**Selected text**
This is a story about being a contrarian...


I remember sitting down with a mortgage broker in 2007, and he said "just focus on the teaser rate, don't worry about the interest rate after the initial 2 year discount. When your 2 years is up, we'll get you another great deal!". I said to this guy "you do realise I work with Credit Default Swaps, don't you?". Naturally, I ignored his advice and went for a deal that I could afford if there was a credit crunch.

I didn't even want to buy a house anyway. I wanted to put all my money into gold, in 2005/6, and I had opened an account at a bullion vault and bought a small amount... at $550 a troy ounce. The dollar was also really weak so it was a cheap buy.

I thought the housing market looked massively dodgy and the amount of money I saw flying around at JPMorgan, in the credit markets, was ridiculous. Clearly, the bubble was about to burst and a store of wealth in a scarce commodity looked like the best bet. There were plenty of dumbasses around though.

**Information supplied**
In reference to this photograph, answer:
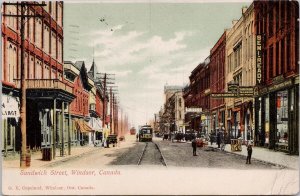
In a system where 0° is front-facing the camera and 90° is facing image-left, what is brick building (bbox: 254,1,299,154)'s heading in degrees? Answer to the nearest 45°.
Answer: approximately 45°

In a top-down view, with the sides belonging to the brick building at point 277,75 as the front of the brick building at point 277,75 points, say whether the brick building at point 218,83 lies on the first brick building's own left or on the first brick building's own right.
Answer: on the first brick building's own right

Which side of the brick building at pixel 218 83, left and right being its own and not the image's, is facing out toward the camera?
left

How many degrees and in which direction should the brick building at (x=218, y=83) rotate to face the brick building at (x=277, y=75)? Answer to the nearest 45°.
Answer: approximately 90° to its left
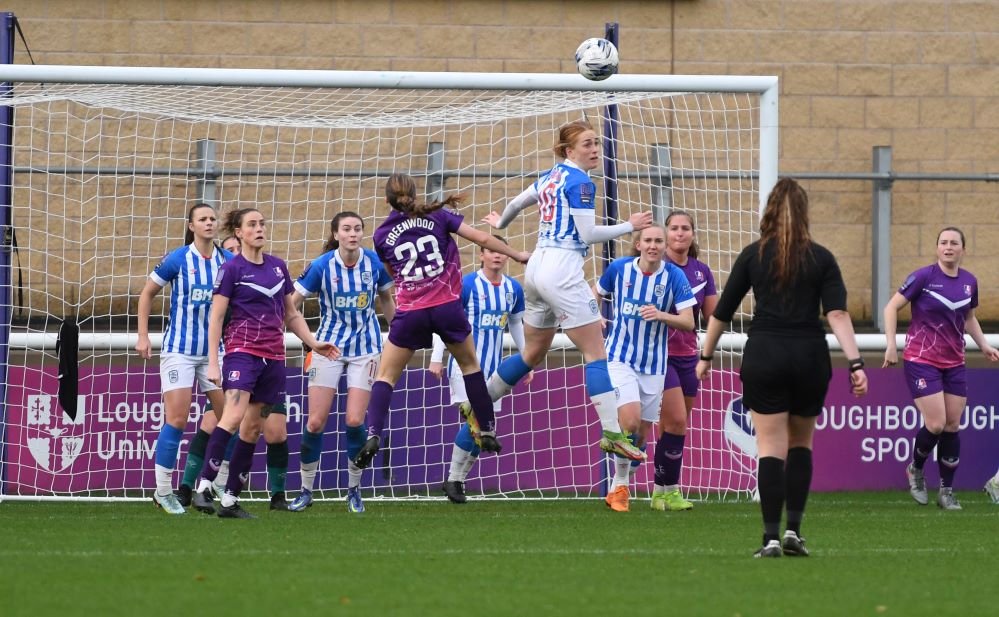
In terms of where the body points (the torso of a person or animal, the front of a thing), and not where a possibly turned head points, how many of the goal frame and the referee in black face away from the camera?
1

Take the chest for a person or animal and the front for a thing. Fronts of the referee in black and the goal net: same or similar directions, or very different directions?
very different directions

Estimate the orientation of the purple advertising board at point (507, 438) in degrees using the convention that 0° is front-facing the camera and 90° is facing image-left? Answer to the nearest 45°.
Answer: approximately 0°

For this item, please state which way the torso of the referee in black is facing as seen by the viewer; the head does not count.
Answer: away from the camera

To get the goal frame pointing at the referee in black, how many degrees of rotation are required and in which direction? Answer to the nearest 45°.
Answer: approximately 45° to its left

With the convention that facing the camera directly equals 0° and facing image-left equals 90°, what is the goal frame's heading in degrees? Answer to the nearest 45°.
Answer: approximately 0°

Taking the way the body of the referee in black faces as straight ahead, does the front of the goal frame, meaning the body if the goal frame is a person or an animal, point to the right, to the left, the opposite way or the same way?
the opposite way

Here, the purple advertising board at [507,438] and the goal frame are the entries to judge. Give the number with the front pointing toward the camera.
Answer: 2

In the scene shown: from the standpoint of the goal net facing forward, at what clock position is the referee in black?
The referee in black is roughly at 11 o'clock from the goal net.
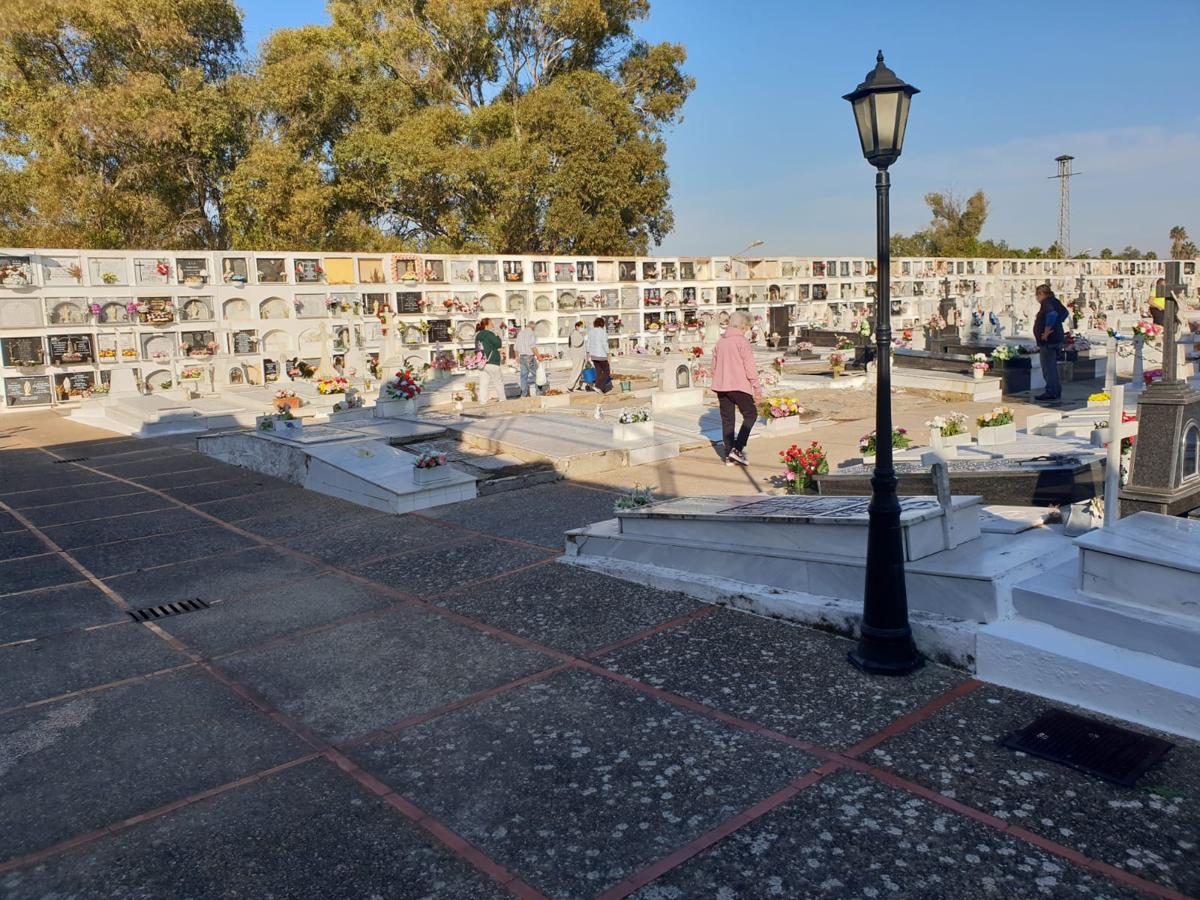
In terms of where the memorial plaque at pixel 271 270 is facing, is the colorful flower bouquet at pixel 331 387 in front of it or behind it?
in front

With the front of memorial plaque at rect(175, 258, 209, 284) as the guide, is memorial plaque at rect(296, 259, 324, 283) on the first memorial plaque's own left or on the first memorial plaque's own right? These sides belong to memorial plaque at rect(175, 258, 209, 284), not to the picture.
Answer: on the first memorial plaque's own left

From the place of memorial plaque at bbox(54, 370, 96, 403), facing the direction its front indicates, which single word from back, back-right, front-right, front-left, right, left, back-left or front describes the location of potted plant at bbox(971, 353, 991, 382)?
front-left

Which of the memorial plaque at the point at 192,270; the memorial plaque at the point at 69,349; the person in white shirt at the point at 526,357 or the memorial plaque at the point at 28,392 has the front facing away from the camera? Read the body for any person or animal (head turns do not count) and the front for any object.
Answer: the person in white shirt

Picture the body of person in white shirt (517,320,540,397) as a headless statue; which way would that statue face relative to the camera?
away from the camera

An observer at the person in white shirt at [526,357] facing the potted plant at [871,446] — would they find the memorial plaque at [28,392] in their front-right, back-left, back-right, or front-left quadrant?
back-right

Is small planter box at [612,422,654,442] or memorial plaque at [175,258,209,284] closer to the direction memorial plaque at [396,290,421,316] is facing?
the small planter box

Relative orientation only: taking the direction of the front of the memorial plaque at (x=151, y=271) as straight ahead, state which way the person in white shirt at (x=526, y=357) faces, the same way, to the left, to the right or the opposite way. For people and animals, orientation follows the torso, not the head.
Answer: the opposite way

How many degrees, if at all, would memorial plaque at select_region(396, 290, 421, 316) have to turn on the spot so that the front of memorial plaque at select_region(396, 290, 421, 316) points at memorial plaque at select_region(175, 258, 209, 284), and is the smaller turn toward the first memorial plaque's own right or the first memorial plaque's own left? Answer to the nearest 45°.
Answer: approximately 90° to the first memorial plaque's own right

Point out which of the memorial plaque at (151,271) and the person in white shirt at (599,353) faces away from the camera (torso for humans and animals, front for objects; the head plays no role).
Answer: the person in white shirt

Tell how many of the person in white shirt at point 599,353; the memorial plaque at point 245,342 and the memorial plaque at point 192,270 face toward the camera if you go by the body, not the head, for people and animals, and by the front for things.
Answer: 2

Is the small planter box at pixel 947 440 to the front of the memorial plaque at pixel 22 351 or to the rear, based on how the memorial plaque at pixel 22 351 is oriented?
to the front

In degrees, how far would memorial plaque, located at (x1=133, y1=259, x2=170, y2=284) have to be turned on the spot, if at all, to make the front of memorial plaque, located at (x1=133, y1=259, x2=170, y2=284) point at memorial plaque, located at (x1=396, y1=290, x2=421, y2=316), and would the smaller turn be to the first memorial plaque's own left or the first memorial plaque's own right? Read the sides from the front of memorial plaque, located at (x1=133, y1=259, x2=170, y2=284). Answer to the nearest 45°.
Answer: approximately 90° to the first memorial plaque's own left

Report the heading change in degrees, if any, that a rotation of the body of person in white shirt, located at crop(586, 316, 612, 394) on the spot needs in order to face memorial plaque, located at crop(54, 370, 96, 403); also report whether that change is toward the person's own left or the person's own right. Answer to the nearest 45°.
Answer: approximately 90° to the person's own left
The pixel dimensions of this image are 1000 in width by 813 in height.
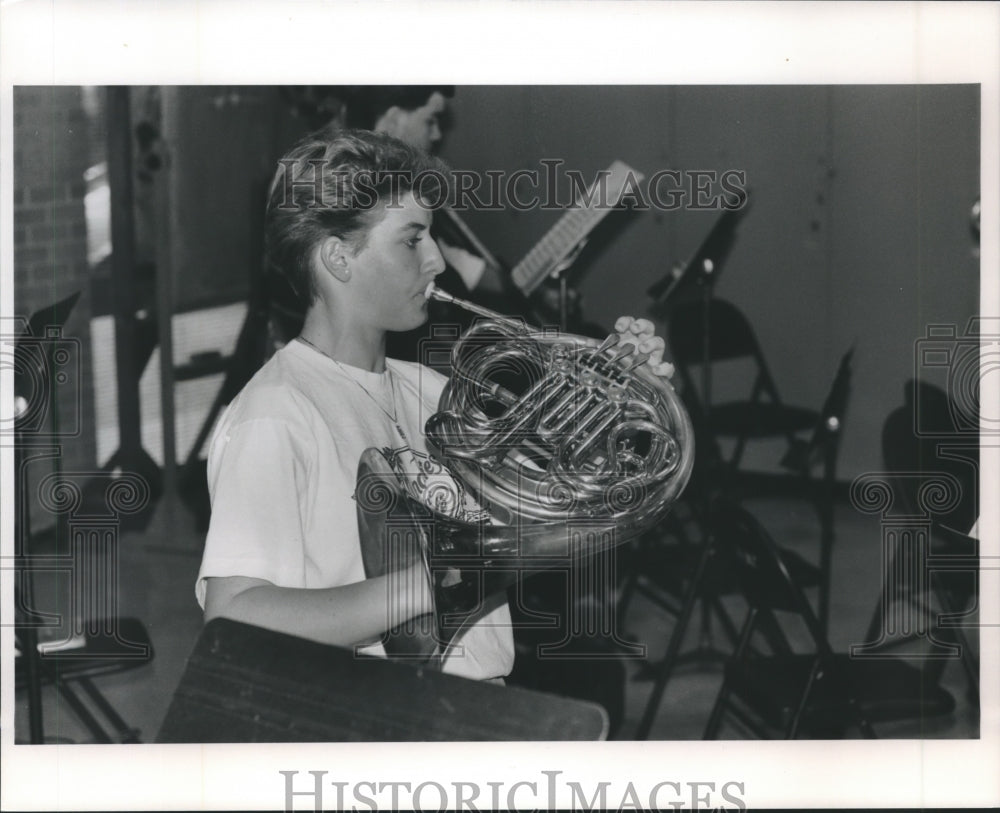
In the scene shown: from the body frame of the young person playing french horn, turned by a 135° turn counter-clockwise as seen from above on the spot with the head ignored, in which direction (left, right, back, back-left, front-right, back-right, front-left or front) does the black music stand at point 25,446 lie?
front-left

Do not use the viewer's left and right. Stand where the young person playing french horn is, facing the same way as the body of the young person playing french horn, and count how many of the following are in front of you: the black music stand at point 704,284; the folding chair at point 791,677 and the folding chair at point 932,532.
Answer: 3

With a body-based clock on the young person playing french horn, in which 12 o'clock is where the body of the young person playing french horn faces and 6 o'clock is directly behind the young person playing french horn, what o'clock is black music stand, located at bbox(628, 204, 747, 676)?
The black music stand is roughly at 12 o'clock from the young person playing french horn.

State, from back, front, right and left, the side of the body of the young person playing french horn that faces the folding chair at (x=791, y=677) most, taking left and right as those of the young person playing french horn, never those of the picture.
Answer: front

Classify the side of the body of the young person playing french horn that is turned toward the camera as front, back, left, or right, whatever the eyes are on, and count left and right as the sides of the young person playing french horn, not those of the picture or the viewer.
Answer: right
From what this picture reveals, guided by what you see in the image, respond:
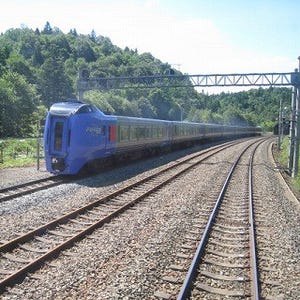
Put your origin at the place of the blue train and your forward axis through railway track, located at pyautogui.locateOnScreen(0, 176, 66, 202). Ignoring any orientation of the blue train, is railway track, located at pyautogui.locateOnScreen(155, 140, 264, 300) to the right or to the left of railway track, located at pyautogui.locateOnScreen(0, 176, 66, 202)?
left

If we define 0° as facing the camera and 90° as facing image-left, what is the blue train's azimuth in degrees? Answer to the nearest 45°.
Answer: approximately 45°

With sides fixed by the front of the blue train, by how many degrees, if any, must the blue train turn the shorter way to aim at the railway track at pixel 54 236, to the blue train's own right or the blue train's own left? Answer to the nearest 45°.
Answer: approximately 45° to the blue train's own left

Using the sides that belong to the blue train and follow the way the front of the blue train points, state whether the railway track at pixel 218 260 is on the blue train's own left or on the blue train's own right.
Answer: on the blue train's own left
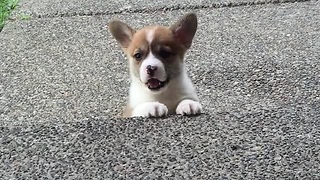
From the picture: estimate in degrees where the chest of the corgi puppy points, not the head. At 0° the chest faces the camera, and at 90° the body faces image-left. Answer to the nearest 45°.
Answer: approximately 0°
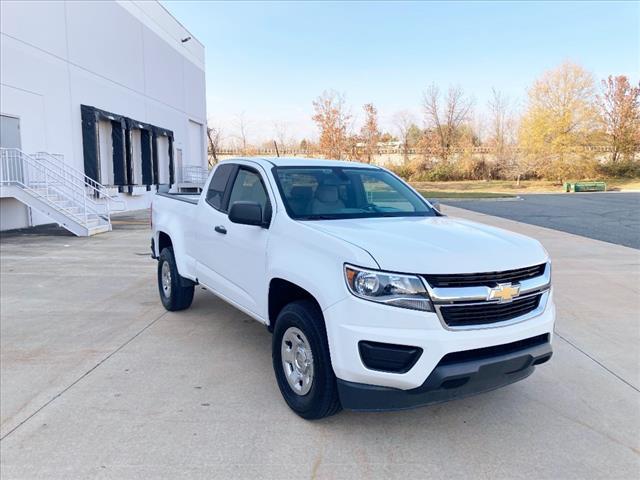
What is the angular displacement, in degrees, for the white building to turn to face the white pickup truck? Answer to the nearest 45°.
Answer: approximately 45° to its right

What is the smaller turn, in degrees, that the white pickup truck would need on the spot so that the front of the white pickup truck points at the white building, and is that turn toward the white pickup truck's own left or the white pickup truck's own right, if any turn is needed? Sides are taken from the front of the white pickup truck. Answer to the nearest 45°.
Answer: approximately 180°

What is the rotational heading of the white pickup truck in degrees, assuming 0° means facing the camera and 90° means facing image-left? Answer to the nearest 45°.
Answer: approximately 315°

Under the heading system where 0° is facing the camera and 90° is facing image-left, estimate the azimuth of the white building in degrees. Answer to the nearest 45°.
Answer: approximately 315°

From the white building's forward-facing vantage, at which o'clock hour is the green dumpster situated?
The green dumpster is roughly at 10 o'clock from the white building.

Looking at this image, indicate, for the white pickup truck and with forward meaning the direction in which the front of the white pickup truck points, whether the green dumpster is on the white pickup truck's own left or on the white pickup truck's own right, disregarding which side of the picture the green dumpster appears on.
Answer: on the white pickup truck's own left
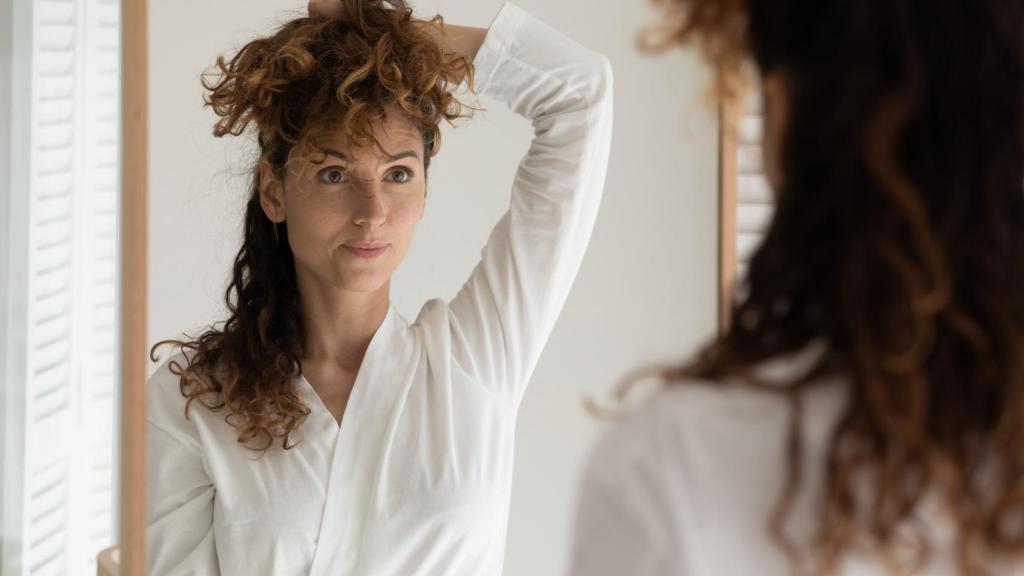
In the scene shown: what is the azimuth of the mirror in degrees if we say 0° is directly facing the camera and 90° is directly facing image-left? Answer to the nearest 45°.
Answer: approximately 0°

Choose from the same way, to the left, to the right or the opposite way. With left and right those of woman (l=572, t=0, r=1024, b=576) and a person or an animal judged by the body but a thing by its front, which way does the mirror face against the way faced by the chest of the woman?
the opposite way

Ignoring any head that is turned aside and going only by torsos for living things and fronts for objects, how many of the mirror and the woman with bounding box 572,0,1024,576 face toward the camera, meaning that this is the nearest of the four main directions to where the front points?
1

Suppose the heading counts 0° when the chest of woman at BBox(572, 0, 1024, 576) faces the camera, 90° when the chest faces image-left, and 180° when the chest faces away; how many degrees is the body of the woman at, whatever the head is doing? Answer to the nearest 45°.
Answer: approximately 135°

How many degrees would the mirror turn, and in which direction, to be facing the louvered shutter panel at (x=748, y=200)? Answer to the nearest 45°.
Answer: approximately 90° to its left

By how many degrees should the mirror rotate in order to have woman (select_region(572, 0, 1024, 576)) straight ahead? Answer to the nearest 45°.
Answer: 0° — it already faces them
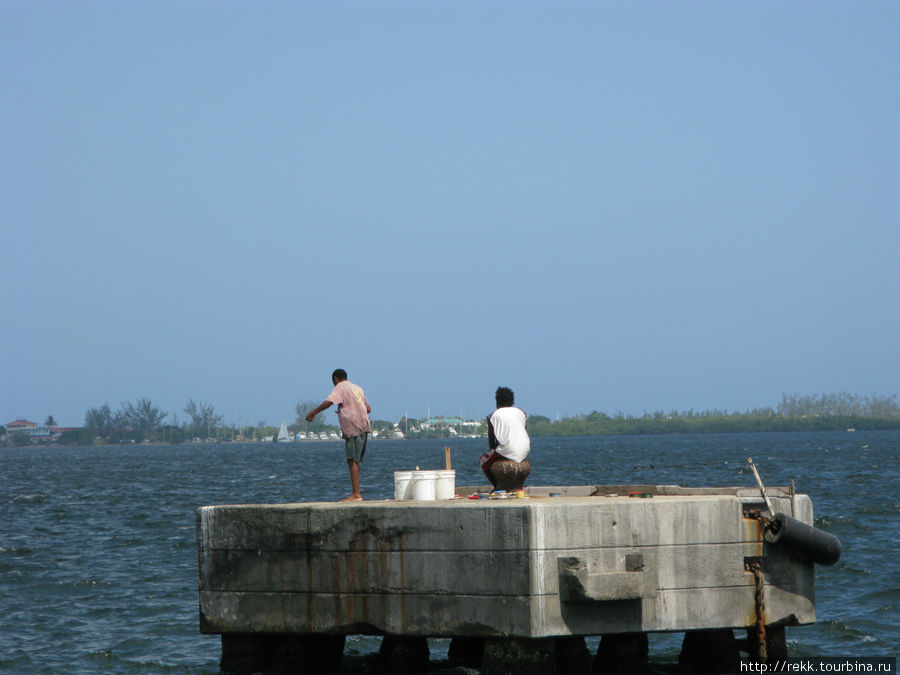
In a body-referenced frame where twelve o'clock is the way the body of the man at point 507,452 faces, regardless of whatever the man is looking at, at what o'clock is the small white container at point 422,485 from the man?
The small white container is roughly at 10 o'clock from the man.

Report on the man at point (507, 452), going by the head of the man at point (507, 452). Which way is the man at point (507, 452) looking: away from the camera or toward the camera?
away from the camera

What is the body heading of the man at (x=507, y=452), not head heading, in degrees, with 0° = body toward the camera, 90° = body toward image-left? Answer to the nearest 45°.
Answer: approximately 135°

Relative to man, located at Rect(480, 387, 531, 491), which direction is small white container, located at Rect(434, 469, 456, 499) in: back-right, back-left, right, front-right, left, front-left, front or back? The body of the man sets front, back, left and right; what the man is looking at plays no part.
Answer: front-left
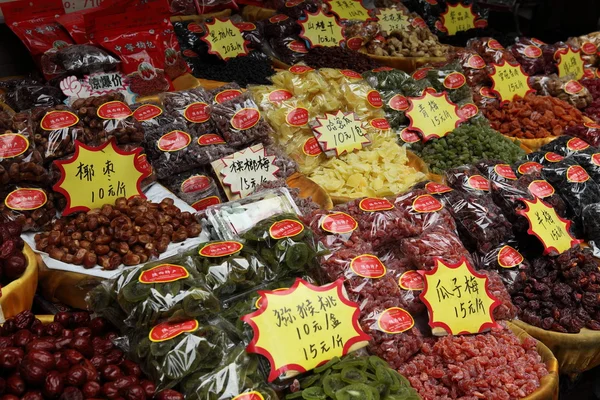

**Exercise aim**
In the contrarian story, why did the writer think gold was the best bet? Answer in one to three sentences.

**Answer area**
The writer thought the housing market looked very dodgy and the amount of money flying around the credit markets at JPMorgan was ridiculous, so the bubble seemed about to burst. A store of wealth in a scarce commodity therefore looked like the best bet, and with the dollar very weak, gold at $550 a troy ounce was a cheap buy.